--- WHAT YOU ARE ASKED TO DO ---
Find all lines below containing the string "shoulder" and return them.

(Dataset records)
▬▬▬▬▬▬▬▬▬▬

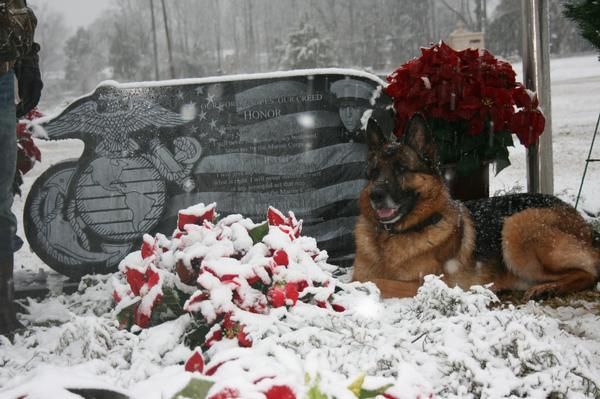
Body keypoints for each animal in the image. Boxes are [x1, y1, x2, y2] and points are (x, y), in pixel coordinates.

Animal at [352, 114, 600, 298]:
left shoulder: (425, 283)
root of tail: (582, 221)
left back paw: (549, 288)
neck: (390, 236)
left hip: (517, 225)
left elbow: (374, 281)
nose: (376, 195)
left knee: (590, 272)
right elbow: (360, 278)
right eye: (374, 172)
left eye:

▬▬▬▬▬▬▬▬▬▬

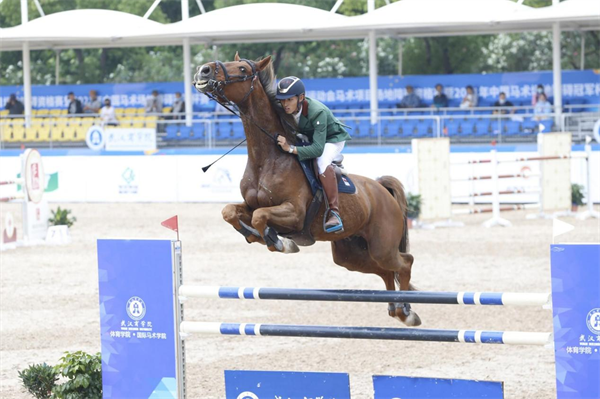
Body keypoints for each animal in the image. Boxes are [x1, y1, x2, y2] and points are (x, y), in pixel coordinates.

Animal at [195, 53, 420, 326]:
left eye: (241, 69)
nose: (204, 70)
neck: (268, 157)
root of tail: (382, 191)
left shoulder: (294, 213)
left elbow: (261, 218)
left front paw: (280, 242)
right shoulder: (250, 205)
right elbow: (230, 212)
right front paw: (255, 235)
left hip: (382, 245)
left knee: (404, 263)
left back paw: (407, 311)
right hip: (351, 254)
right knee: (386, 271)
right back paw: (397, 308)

▬▬▬▬▬▬▬▬▬▬

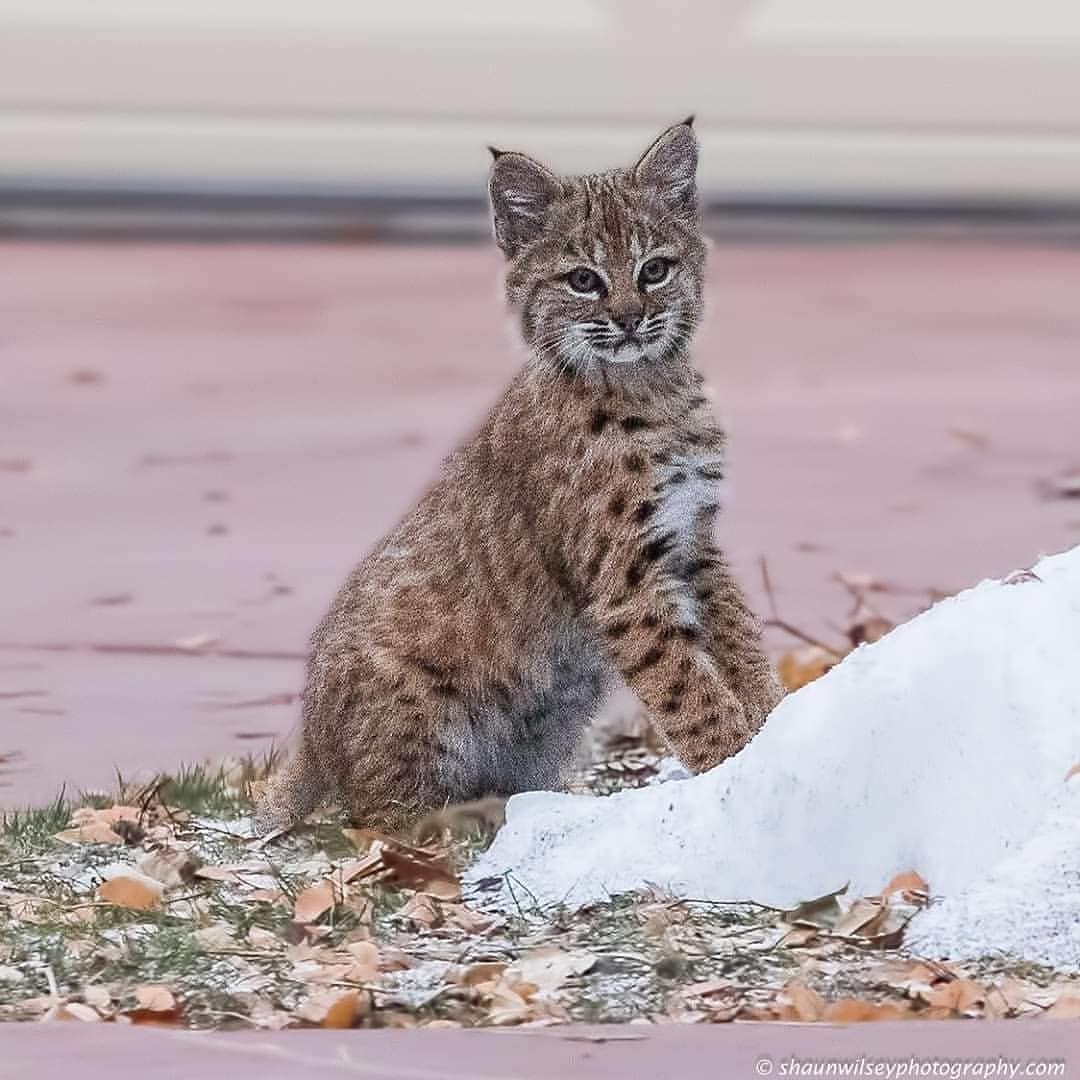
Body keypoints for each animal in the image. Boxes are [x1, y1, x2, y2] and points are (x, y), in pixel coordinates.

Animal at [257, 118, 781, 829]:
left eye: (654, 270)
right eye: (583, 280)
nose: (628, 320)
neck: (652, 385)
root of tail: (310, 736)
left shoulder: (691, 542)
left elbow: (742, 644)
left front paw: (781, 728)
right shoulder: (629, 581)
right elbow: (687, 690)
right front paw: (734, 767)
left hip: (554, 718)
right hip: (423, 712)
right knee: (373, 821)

▬▬▬▬▬▬▬▬▬▬

--- ANSWER TO THE PROBLEM ---
left shoulder: (425, 283)
left shoulder: (294, 213)
right shoulder: (250, 205)
left shoulder: (691, 542)
right shoulder: (629, 581)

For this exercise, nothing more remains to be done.